> [WHAT YOU NEED TO DO] No pictures in the copy, please: retype all the records exactly.

---*---

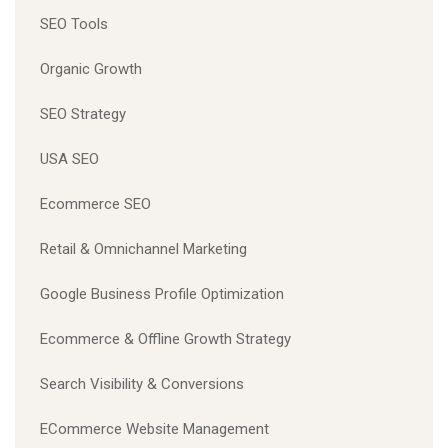
SEO Tools
Organic Growth
SEO Strategy
USA SEO
Ecommerce SEO
Retail & Omnichannel Marketing
Google Business Profile Optimization
Ecommerce & Offline Growth Strategy
Search Visibility & Conversions
ECommerce Website Management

---*---

> [EXERCISE ANSWER]
SEO Tools
Organic Growth
SEO Strategy
USA SEO
Ecommerce SEO
Retail & Omnichannel Marketing
Google Business Profile Optimization
Ecommerce & Offline Growth Strategy
Search Visibility & Conversions
ECommerce Website Management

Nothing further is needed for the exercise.